(SOURCE EXTRACT):
======
While union Finance Minister Pranab Mukherjee has emerged front-runner, there is no clarity on who would be the United Progressive Alliance’s choice for the post. Suspense has been mounting and there have been hectic consultations between leaders of various political parties but no names have been thrown up.
The only declared candidate is former Lok Sabha speaker P.A. Sangma of the Nationalist Congress Party (NCP), who has been actively lobbying for support amongst opposition parties.
Chief Election Commissioner V.S. Sampath said the elections would be notified June 16, be held on July 19 and the votes counted on July 22, just two days before President Pratibha Patil’s term ends.
As the tempo built up, the Congress let out little and only said that there were no differences amongst the allies. “We have repeatedly demonstrated that UPA is united and cohesive,” said party spokesperson Manish Tewari.
It is being hoped that the wait for the UPA’s ‘consensus’ candidate ends Wednesday when Trinamool Congress chief Mamata Banerjee meets Gandhi. She told reporters in Kolkata before leaving for the national capital that Samajwadi Party (SP) chief Mulayam Singh Yadav would be present as well.
The Manmohan Singh-led government, which has for weeks been trying to balance interests of its often troublesome allies, is hoping to resolve differences with the Trinamool and SP, who have the maximum numbers and are crucial for the Congress candidate to win.
======
(RAW DATA):
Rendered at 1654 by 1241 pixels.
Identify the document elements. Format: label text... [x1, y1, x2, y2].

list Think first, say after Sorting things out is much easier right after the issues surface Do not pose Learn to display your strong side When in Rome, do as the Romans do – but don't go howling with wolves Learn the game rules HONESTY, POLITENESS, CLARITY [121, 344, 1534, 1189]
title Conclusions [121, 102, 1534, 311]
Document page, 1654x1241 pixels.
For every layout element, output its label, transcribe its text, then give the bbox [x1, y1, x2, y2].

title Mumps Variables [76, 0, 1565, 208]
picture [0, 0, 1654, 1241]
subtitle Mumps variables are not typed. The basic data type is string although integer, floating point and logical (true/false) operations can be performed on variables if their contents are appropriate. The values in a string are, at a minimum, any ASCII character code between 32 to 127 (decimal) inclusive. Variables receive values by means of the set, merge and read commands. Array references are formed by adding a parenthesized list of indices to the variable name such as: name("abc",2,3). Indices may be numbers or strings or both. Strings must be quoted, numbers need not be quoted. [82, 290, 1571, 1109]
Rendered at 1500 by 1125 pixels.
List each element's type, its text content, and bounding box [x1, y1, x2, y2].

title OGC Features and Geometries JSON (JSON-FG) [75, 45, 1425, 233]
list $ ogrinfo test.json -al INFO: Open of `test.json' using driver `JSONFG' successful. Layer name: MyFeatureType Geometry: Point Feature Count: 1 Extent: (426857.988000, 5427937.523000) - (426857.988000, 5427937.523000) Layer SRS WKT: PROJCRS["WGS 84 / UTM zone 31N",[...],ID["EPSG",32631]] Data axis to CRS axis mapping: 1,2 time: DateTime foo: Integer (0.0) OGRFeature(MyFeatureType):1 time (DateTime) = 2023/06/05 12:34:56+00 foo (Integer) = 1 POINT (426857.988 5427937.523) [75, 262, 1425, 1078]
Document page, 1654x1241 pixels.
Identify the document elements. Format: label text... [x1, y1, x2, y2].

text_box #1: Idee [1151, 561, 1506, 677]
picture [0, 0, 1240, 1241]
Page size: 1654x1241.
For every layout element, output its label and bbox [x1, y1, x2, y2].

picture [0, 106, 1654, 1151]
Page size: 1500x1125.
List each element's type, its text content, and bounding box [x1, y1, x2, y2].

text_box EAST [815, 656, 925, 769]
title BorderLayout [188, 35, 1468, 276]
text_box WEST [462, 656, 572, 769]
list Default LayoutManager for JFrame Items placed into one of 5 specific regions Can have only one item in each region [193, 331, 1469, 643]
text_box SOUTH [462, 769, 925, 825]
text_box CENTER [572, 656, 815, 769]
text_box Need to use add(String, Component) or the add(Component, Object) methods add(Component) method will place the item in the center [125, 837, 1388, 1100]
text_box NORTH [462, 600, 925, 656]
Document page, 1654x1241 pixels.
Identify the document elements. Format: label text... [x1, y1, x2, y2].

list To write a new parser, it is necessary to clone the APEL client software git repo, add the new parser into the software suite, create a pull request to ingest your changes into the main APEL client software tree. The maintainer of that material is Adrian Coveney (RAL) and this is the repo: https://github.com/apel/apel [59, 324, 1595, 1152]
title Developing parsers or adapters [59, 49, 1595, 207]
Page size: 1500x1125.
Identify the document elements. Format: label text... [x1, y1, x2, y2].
======
(JOB 1): Summarize the election report in two sentences.
(JOB 2): Write out the part of the election report between "While union Finance" and "Patil’s term ends.", inclusive, word for word.

(ANSWER 1): Pranab Mukherjee has emerged as the front-runner, but the United Progressive Alliance has not made clear its choice for the post, and former Lok Sabha speaker P.A. Sangma of the NCP is the only declared candidate. The elections are to be notified June 16, held July 19 and counted July 22, and the government hopes to resolve differences with the Trinamool and SP, whose numbers are crucial for the Congress candidate to win.

(ANSWER 2):
While union Finance Minister Pranab Mukherjee has emerged front-runner, there is no clarity on who would be the United Progressive Alliance’s choice for the post. Suspense has been mounting and there have been hectic consultations between leaders of various political parties but no names have been thrown up.
The only declared candidate is former Lok Sabha speaker P.A. Sangma of the Nationalist Congress Party (NCP), who has been actively lobbying for support amongst opposition parties.
Chief Election Commissioner V.S. Sampath said the elections would be notified June 16, be held on July 19 and the votes counted on July 22, just two days before President Pratibha Patil’s term ends.